Depuis ces 34 jours de résistance libanaise à l'invasion israélienne, il semble que l'orgueil arabe ait grandi dans tout le Moyen-Orient en général. Mais on perçoit aussi une certaine complicité des grandes nations avec l'agresseur, quand le Premier ministre israélien appelle personnellement ses collègues des pays qui envoient leurs forces au Liban...

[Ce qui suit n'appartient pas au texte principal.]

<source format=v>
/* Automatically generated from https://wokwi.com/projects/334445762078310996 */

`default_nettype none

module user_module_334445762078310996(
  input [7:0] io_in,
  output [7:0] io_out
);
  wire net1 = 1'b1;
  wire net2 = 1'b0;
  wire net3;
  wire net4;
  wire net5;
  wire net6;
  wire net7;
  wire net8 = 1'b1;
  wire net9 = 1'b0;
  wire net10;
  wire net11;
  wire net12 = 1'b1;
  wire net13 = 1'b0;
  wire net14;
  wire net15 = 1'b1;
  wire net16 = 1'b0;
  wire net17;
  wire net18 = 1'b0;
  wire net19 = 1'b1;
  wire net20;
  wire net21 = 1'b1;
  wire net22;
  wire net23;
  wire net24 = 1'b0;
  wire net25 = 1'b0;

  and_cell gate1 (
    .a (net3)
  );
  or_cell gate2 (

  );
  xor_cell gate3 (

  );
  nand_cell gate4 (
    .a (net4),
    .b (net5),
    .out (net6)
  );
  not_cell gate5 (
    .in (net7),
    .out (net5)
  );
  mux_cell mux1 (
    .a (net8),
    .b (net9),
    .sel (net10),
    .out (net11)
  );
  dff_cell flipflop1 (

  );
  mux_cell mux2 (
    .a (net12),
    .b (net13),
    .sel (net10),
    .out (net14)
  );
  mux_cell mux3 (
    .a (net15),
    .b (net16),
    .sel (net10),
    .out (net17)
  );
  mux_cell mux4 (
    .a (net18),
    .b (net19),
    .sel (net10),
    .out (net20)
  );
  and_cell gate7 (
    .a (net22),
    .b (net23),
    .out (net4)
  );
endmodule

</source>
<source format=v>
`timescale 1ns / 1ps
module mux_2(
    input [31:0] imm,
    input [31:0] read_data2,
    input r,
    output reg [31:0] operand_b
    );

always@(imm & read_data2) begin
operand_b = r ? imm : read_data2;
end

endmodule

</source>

— En premier lieu parlons des forces internationales. Ces troupes se sont rendues au Liban pour assurer l'exécution de la destruction. Quelques-uns de ces pays ont fait quelques observations. Ils ont dit qu'ils venaient pour la sécurité d'Israël. Ceci, le Liban le réfute complètement, parce que les Nations Unies doivent être là pour tous les pays membres. Nous comprenons très bien les pressions qui s'exercent sur ce forum international pour qu'il prenne parti et c'est pourquoi nous exhortons les Nations Unies de jouer leur rôle pour tous les pays membres, non pour un seul pays mais pour tous.
Et quand à la victoire du Liban, elle a été un exemple pour tous les pays arabes. Elle n'a pas été seulement une victoire pour le peuple libanais, mais pour tous les peuples arabes. Pour tous les peuples libres du monde. C'est une vctoire qui concerne tout le monde.
Cette victoire militaire restera dans l'histoire : un petit nombre a pu affronter Israël.
Israël s'est retiré, non pas sous les pressions internationales, mais sous la pression du peuple. Dans les derniers jours, l'armée israélienne a été complètement bloquée au sud du Liban. Elle n'avait plus accès ni à l'eau ni à la nourriture, et a donc décidé de se retirer.
Avant l'arrivée des forces internationales, les militaires israéliens ont déclaré qu'ils se retireraient une semaine plus tard. L'armée libanaise s'est retirée du sud, et eux ont reculé d'un kilomètre uniquement pour recevoir de l'eau et de la nourriture, puis ils ont déclaré qu'ils ne se retireraient pas plus loin.
Ils savent très bien, comme en 2000, qu'ils ne peuvent pas rester dans le sud-Liban parce que la lutte va reprendre. Il faut qu'ils sortent de notre territoire à tout prix. Je tiens à leur assurer que tous les pays arabes sont en train d'étudier la situation. Ils savent maintenant que le mythe de l'arrfiée invincible est tombé par terre. Israël a perdu la guerre et sur ces bases tous les pays arabes revoient leur copie. Ils savent maintenant que lorsqu'on lutte pour une cause juste, pour des droits légitimes, Israël peut être vaincu et connaître la défaite.

trait

Notes :

[1]. Sources : Le jouet engagé, n° 2, octobre 2006, p. 6.